My board is an Arduino Uno of unknown origin (I was passed this particular board to fix it but can't get more details on if its a clone board or not and where it was procured from).
On visual inspection there seems to be nothing wrong with the solder joints.
Plugged in with a known working USB cable (tested with other working Uno boards) and the right LEDs are lit with exception of Pin13 is not flashing (Its not a new board, so I assumed it was preloaded with a custom sketch).
Tried physical reset but its not showing any change. Computer (Win10) shows that the USB device is not recognised (checked with other working boards to rule out bad USB port) and tried updating the driver and it says its already on the best driver.
Now I did a swap of the Atmega chip with a known working chip, plugged in and I begin to see hope with the initially quick flashes of RX and TX LEDs apart from Pin13 and Power LED, but then it goes back to the same state as before and still with the "USB device not recognised" error.
Then I proceed to test the now swapped Atmega chip (from the subject board) to a known working Arduino Uno board, had an initial success with the COM port being recognised.
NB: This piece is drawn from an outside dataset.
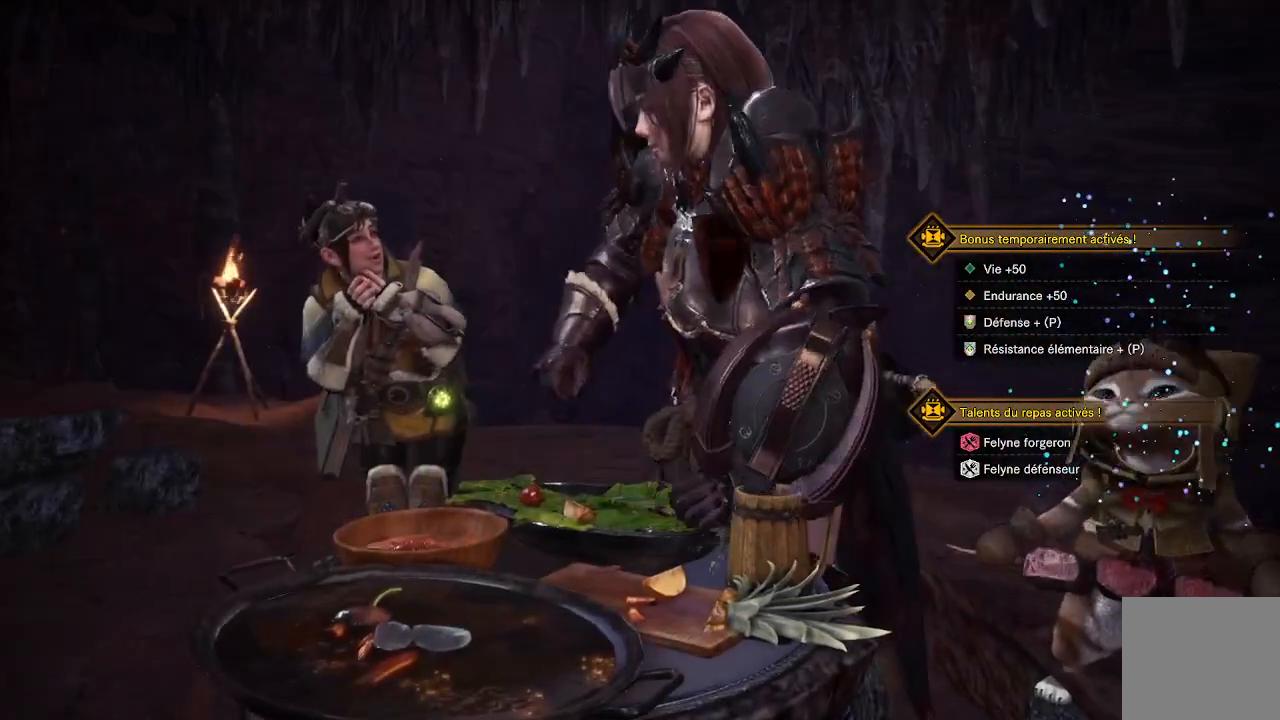
{"buttons": ["START"], "left_stick": "center", "right_stick": "center", "events": [[217, "left_stick", "center"], [217, "right_stick", "center"], [467, "START", "down"]]}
Then I tried to upload the 'Blink' sketch and it gave a "avrdude: stk500_recv(): programmer is not responding." message. I had "verbose output" checked during uploading and notice that it dwells for a very long time with the last line showing "...4 more". This tells me that the Atmega chip is faulty as well.
Should I write off the board and call it a day or is there some workaround or fix that anyone had some success with?
Arduino Uno consists of two main parts: a USB-UART converter and an Atmega328P microcontroller. USB-UART can be of several types and each needs its own driver.
First, give a good photo of your board to identify the type of its USB-UART.
Thanks for the replies guys. Yes I am experimenting with the board to learn as much as I can and its been a hoot so far. I've included the picture of said faulty board for reference. Unfortunaley, I'm a new user so I can only upload 1 at a time. Yes, the Atmega is purposely missing in the picture.
Coincidentally was just reading about it as a possible solution. If I got the gist correctly: Its a USB stick that have jumper cables that goes into the ICSP nodes on the board and detect it from there? If you happen to come across good material online, do link it here. To answer your question though, no I haven't tried it and its probably my next best course of action. I'll need to buy the USB programmer first of course.
You have a clone of Arduino Uno with 16u2 USB-UART bridge. It need the same driver as original Arduino Uno. You may reinstall your driver or try on another computer.
I did try on another computer before, same output.
If its the same driver, shouldn't it already work as I have the other working boards which I believe are original boards.
Anyway I'm searching for atmega16u2 drivers and google came up with several answers. Going to have a go at it and report my findings when I get the time.